* Instructions to follow: Give back the data exactly, with no images.

(Data for review)

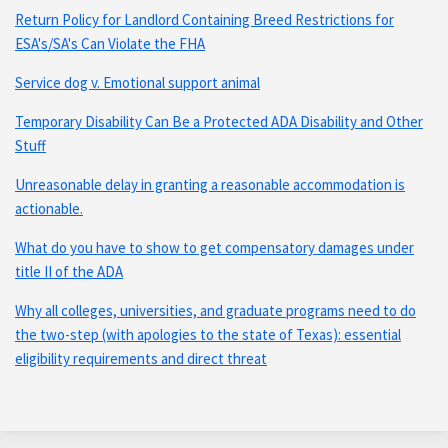
Return Policy for Landlord Containing Breed Restrictions for
ESA's/SA's Can Violate the FHA
Service dog v. Emotional support animal
Temporary Disability Can Be a Protected ADA Disability and Other
Stuff
Unreasonable delay in granting a reasonable accommodation is
actionable.
What do you have to show to get compensatory damages under
title II of the ADA
Why all colleges, universities, and graduate programs need to do
the two-step (with apologies to the state of Texas): essential
eligibility requirements and direct threat
Subscribe
Connect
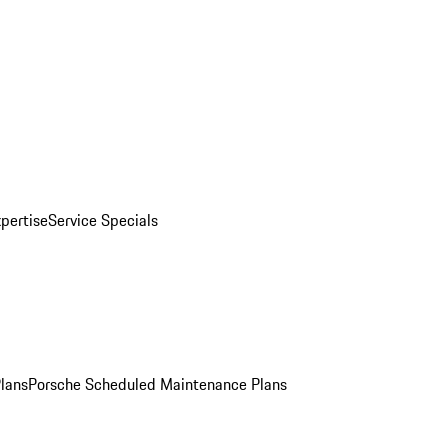
pertise
Service Specials
Plans
Porsche Scheduled Maintenance Plans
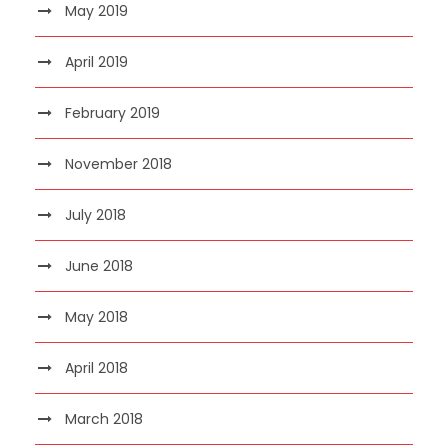
May 2019
April 2019
February 2019
November 2018
July 2018
June 2018
May 2018
April 2018
March 2018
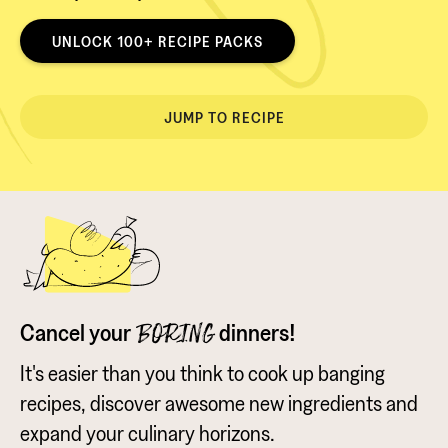
UNLOCK 100+ RECIPE PACKS
JUMP TO RECIPE
Cancel your
dinners!
BORING
It's easier than you think to cook up banging
recipes, discover awesome new ingredients and
expand your culinary horizons.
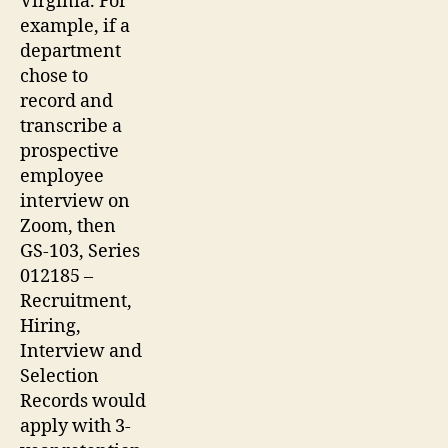
Virginia. For
example, if a
department
chose to
record and
transcribe a
prospective
employee
interview on
Zoom, then
GS-103, Series
012185 –
Recruitment,
Hiring,
Interview and
Selection
Records would
apply with 3-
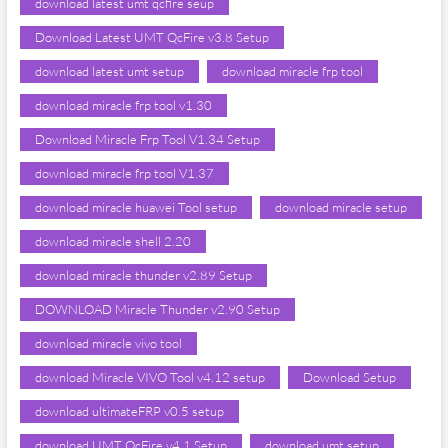
download latest umt qcfire seup
Download Latest UMT QcFire v3.8 Setup
download latest umt setup
download miracle frp tool
download miracle frp tool v1.30
Download Miracle Frp Tool V1.34 Setup
download miracle frp tool V1.37
download miracle huawei Tool setup
download miracle setup
download miracle shell 2.20
download miracle thunder v2.89 Setup
DOWNLOAD Miracle Thunder v2.90 Setup
download miracle vivo tool
download Miracle VIVO Tool v4.12 setup
Download Setup
download ultimateFRP v0.5 setup
download UMT QcFire v4.1 Setup
download umt setup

(End Data for review)

* Task output:
Return Policy for Landlord Containing Breed Restrictions for
ESA's/SA's Can Violate the FHA
Service dog v. Emotional support animal
Temporary Disability Can Be a Protected ADA Disability and Other
Stuff
Unreasonable delay in granting a reasonable accommodation is
actionable.
What do you have to show to get compensatory damages under
title II of the ADA
Why all colleges, universities, and graduate programs need to do
the two-step (with apologies to the state of Texas): essential
eligibility requirements and direct threat
Subscribe
Connect
pertise
Service Specials
Plans
Porsche Scheduled Maintenance Plans
May 2019
April 2019
February 2019
November 2018
July 2018
June 2018
May 2018
April 2018
March 2018
UNLOCK 100+ RECIPE PACKS
JUMP TO RECIPE
Cancel your
dinners!
BORING
It's easier than you think to cook up banging
recipes, discover awesome new ingredients and
expand your culinary horizons.
Virginia. For
example, if a
department
chose to
record and
transcribe a
prospective
employee
interview on
Zoom, then
GS-103, Series
012185 –
Recruitment,
Hiring,
Interview and
Selection
Records would
apply with 3-
download latest umt qcfire seup
Download Latest UMT QcFire v3.8 Setup
download latest umt setup
download miracle frp tool
download miracle frp tool v1.30
Download Miracle Frp Tool V1.34 Setup
download miracle frp tool V1.37
download miracle huawei Tool setup
download miracle setup
download miracle shell 2.20
download miracle thunder v2.89 Setup
DOWNLOAD Miracle Thunder v2.90 Setup
download miracle vivo tool
download Miracle VIVO Tool v4.12 setup
Download Setup
download ultimateFRP v0.5 setup
download UMT QcFire v4.1 Setup
download umt setup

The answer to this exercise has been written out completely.